Читаем Беседы с патриархом Афинагором полностью

Византия мирская, столь обесславленная, была весьма многообразной по своему «человеческому составу», который мы еще отнюдь не изучили до конца. Ее следует сравнивать не столько с западноевропейским средневековьем, сколько с эпохой Возрождения и древнего гуманизма, ибо она и вправду время от времени переживала возрождение античного гуманизма, но последний был уравновешен, зачастую преображен Светом христианства… Разве зодчие Святой Софии не были инженерами, влюбленными в геометрию, имевшими опыт использования силы волн и сжатия пара?

Византия была по–своему современна: государство и Церковь брали на себя расходы по медицинскому обслуживанию бедняков, а в больницах даже работали женщины–врачи. Правила городского строительства определяли широту улиц, сообразовывали с ландшафтом высоту домов и оставляли квартиры с видом на бесчисленные античные статуи, привозимые со всего греческого мира, не за самыми богатыми, но за самыми образованными. 98

Демократия Византии — демократия насильственная и утонченная. Никогда наследственный принцип, несмотря на весь престиж «порфирородных» князей не мог утвердить себя во главе государства.
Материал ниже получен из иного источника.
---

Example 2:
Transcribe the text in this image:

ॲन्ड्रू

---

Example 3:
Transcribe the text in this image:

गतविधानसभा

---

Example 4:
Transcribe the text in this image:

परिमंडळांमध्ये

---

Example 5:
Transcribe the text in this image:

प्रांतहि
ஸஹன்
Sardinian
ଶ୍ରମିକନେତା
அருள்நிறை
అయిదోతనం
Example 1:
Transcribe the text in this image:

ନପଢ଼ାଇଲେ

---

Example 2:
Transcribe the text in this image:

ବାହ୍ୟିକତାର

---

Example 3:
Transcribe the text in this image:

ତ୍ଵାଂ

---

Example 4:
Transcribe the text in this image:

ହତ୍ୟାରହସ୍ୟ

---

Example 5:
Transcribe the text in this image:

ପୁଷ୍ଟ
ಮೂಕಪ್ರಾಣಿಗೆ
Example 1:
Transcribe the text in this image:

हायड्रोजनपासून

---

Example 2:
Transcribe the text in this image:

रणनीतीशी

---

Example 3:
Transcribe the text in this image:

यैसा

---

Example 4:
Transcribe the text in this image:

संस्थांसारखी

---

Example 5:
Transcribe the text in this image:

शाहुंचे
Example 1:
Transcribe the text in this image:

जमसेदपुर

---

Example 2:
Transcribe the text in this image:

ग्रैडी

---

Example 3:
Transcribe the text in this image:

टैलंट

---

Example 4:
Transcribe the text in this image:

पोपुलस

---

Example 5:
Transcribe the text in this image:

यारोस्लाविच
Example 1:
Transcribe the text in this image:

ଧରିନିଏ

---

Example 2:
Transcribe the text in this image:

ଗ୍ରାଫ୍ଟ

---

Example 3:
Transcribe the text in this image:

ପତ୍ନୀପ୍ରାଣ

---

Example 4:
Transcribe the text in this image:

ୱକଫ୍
Кто угодно мог стать императором, если он был избран Сенатом, армией и народом, кто угодно мог стать императрицей, если ее избрал император; так известно, что самая мужественная и умная basilissa поначалу играла в самых низкопробных спектаклях, где лебеди клевали ее половые органы. Наконец цирковые игрища давали народу возможность дать выход своим страстям, когда он принимал сторону тех или иных партий, боровшихся на арене и обозначенных различными цветами, символизировавшими воздух, воду, землю и огонь. Иногда на этих игрищах происходили прямые разговоры, а порой даже драматические пререкания с самим императором.
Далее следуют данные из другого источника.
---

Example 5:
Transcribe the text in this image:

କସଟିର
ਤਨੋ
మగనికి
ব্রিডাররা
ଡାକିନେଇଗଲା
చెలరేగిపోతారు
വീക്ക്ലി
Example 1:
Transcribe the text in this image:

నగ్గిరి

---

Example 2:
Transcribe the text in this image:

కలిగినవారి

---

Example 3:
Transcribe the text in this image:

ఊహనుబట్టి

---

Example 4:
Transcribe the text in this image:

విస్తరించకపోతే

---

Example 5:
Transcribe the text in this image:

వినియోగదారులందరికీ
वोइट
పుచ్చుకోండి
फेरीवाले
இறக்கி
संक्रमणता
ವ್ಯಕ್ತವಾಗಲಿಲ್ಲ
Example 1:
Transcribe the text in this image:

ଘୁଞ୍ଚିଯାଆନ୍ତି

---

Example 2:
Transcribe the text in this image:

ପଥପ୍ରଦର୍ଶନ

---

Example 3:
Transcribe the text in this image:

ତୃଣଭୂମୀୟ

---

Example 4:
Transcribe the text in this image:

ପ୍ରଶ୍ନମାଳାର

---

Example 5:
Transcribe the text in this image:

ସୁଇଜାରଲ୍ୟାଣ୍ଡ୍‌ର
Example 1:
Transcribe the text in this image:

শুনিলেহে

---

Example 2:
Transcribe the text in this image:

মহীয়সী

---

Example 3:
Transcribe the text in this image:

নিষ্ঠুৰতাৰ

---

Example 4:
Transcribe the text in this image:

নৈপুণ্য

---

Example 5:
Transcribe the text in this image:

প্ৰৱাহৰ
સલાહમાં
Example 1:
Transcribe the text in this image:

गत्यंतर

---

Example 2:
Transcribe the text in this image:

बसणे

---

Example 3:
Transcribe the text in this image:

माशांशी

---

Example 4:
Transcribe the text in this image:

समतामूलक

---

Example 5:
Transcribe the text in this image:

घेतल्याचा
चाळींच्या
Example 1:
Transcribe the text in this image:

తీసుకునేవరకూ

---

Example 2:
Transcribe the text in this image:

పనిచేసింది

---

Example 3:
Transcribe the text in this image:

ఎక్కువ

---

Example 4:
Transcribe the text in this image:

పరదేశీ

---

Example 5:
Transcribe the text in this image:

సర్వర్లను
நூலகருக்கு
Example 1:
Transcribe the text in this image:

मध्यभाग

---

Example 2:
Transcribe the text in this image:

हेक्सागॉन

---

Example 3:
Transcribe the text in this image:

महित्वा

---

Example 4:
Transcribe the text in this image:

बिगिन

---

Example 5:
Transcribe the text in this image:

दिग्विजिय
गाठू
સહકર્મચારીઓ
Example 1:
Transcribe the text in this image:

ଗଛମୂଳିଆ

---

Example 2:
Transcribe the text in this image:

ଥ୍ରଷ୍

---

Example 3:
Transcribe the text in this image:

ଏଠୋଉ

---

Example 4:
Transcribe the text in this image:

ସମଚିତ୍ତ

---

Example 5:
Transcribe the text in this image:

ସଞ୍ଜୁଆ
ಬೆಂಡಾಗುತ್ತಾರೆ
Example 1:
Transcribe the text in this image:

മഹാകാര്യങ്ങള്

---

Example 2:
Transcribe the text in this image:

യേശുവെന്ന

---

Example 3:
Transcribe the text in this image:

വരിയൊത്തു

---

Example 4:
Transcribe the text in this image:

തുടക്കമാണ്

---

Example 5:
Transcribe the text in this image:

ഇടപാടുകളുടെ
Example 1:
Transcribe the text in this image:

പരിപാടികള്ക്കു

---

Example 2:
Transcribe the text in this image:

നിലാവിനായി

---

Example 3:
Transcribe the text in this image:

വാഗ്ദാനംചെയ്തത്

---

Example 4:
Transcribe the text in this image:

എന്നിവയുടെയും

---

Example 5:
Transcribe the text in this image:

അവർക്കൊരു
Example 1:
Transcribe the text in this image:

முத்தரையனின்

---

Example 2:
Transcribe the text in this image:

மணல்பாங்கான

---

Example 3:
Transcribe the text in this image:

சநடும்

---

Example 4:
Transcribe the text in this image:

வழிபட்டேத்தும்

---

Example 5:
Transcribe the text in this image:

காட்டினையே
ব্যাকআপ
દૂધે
Однако нам говорят о цезаро–папизме. Мы должны отдавать себе отчет в его границах.

Византийская Церковь никогда не знала теории «двух мечей». Она никогда не притязала на владение мечом государственным. Она согласилась с тем, что империя, по принципу «симфонии», служит лишь временным пристанищем Церкви на земле. Она пошла даже и на некоторое административное сращение Церкви и государства. Однако это сращение никогда не уничтожало строгой духовной границы между ними. Так в недрах ее возникло монашество, возникло как вызов христианской империи, вдохновляя и одновременно преодолевая ее. Монахи не были ни священниками, ни эрудитами — гуманистическая культура шла своим путем — но просто мирянами, одушевленными евангельским гуманизмом, и пророками грядущего Царства. Всю византийскую историю и культуру пронизывает скрытое противоречие между имперской пышностью и монашеской бедностью. Ибо Церковь, внешним образом включенная в государство, признала в монашестве то, что ранее она прославляла в мученичестве: «нормальное» выражение христианской жизни, которое оспаривает самодостаточность этого мира. Монашеская молитва стала для православия источником приходского богослужения, как и образцом духовной жизни в целом.
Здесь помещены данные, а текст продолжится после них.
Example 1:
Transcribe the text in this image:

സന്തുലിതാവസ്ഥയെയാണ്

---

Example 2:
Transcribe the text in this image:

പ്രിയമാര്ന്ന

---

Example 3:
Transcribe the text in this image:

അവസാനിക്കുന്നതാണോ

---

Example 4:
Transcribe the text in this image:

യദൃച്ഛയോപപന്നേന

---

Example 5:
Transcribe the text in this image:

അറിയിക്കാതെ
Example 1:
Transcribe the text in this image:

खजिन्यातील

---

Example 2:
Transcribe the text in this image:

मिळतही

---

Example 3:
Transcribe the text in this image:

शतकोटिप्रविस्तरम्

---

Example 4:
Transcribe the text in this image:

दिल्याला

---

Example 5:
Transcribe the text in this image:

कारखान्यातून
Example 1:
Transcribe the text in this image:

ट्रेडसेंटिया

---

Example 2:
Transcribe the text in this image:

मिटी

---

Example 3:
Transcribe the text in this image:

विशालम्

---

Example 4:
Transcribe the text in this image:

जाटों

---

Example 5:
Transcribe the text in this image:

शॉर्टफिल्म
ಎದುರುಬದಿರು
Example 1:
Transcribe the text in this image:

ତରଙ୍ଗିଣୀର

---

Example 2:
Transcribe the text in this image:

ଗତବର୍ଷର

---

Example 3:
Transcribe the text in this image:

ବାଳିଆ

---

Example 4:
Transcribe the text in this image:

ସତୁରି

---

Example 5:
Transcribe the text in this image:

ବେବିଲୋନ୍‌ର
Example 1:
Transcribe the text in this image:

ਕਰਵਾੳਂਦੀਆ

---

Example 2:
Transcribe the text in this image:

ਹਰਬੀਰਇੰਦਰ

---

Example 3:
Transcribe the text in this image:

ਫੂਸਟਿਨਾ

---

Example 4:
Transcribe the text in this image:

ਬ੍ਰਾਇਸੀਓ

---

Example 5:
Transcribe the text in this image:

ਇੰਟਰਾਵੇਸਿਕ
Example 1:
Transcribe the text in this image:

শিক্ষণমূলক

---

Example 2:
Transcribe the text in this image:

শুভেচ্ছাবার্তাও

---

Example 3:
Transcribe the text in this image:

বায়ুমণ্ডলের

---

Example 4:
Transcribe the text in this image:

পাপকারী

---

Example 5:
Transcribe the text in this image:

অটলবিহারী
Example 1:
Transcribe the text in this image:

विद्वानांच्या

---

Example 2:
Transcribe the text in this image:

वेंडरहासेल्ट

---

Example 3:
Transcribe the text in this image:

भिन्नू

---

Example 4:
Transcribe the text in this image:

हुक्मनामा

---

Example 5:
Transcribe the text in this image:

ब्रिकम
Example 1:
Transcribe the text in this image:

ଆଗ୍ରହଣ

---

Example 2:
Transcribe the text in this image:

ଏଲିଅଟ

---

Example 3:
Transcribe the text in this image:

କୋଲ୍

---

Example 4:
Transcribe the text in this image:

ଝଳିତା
Более того: всякий раз, когда императоры из соображений политических стремились навязать Церкви догматические компромиссы, монахи, воодушевляя пророчески весь народ Божий, воздвигали против государства подлинную Церковь исповедников, которая в конце концов побеждала. Побеждала не насилием, но мученичеством. Ибо «христианские» императоры были скоры на пролитие крови мучеников, в особенности в VIII веке, во время иконоборческих споров. И тогда были выкованы окончательные формулы: «Империя не должна принимать решений в области веры» «Миссия императоров — наблюдать за благом государства, но только пастырям надлежит наблюдать за делами Церкви». В это время в имперском искусстве триумфальный цикл, унаследованный от Поздней Империи и прославляющий императора победителя, уступил место теме базилевса, простирающегося у ног Христа.

И даже более того: Византийская Церковь, несмотря на всю свою слабость и порой раболепство, неуклонно отстаивала двойное требование свободы и справедливости. В этой перспективе, если власть государства поневоле основана на принуждении в силу греха, буйство которого она должна ограничить, то когда дело касается духа, то его, государство, ограничивает Церковь. Следует процитировать здесь святого Иоанна Златоуста, являющего собой как бы образeц патриарха Константинопольского. «Пока гражданская власть является властью меча и принуждения, власть пастыря будет властью слова и убеждения». «Я привык переносить преследования, но не преследовать, быть угнетенным, но не угнетать. Ибо Христос восторжествовал не распиная других, но сам будучи распятым». «Нет веры по принуждению», — напоминал в XIV веке Иоанн Кантакузин. Свобода при определенных исторических обстоятельствах не является удобством для Церкви. Она есть само содержание ее нести, потому что именно на Кресте проявило себя всемогущество Божие.